Should Authors Apologize for Past Books?

This is a thought that has occurred to me, on and off, right from the time Salman Rushdie issued an apology for The Satanic Verses. And it returns, as Canadian Prime Minister Justin Trudeau apologizes for his various instances of blackface–though books are a very different kettle of fish from crude actions such as blackfacing.

So, confining myself to books: Should I or anyone else apologize for earlier books that were not sensitive enough to oversensitive readers in various countries? And especially to oversensitive non-readers … because if you are going to be policing language for Right Attitude, Right Thoughts, Right Language, Right Opinions, you’re not going to have any fun reading books, unless they came out of a bland computer-created melange of inoffensive and approved sentences.

I think I would rather trust the writer who made mistakes, who was not always at his best, who was not always he/she/their-ing their way around, who was born in the wrong country at the wrong time to the wrong parents, and therefore sounded like someone from outer space.

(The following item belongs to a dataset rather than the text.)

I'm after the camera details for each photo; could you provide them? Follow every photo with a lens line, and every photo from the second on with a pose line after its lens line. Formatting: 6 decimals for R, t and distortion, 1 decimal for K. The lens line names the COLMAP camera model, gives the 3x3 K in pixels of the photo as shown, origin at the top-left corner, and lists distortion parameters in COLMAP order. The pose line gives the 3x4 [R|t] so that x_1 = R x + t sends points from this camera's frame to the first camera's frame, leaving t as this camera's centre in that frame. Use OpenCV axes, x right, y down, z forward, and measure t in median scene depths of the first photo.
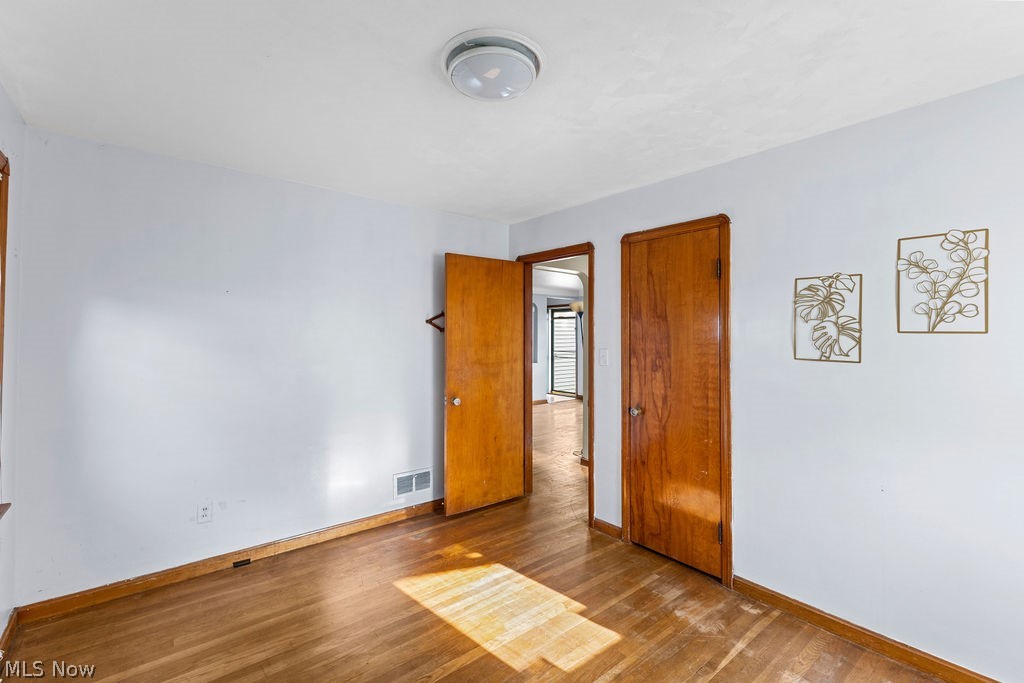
lens RADIAL K [[446.3, 0, 512.0], [0, 446.3, 338.3], [0, 0, 1]] dist [0.011676, 0.000063]
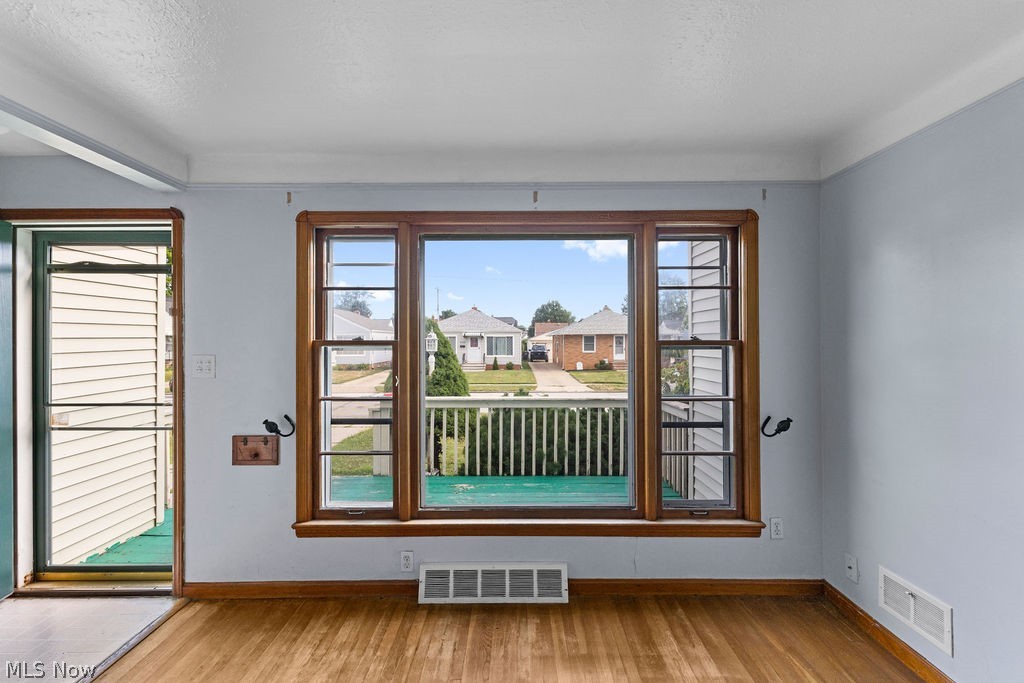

And yet, what would Henry Miller’s Tropic of Cancer  or Tropic of Capricorn be if he had had to worry about all those sensitive people and prohibitions? Unfortunately for me, when writing The Revised Kama Sutra, I was aware of some sensitivities, but stubbornly refused to conform to them; and others, I was not wise enough, at the time, to heed.

Fashions and sensitivities keep changing, and an author who keeps worrying about who he is not to offend will produce tame books, or books that are not quite as authentic as they otherwise might have been. It is for readers to enter the act of reading a book without a long list of “Thou shalt not”s.

Salman Rushdie must be excused for wanting to live–it would have been a silly thing to die for someone else’s lack of imagination. But for those of us who face not death, but simply ostracism or less love from readers and reviewers: let’s remember that art does not exist so as not to offend; indeed, its originality is suspect if it doesn’t offend someone.

Sorry, no apologies for The Revised Kama Sutra. It was a statement of freedom, a cry of liberation, a shaking off of Victorian shackles that still bound India, and as my agent Bill Hamilton (my London agent for a few years) said at the time, “It is what it is.” Unlike Rushdie, who had the support of millions, I have paid for it with most of my literary life. And yet, it is what it is, and cannot be otherwise.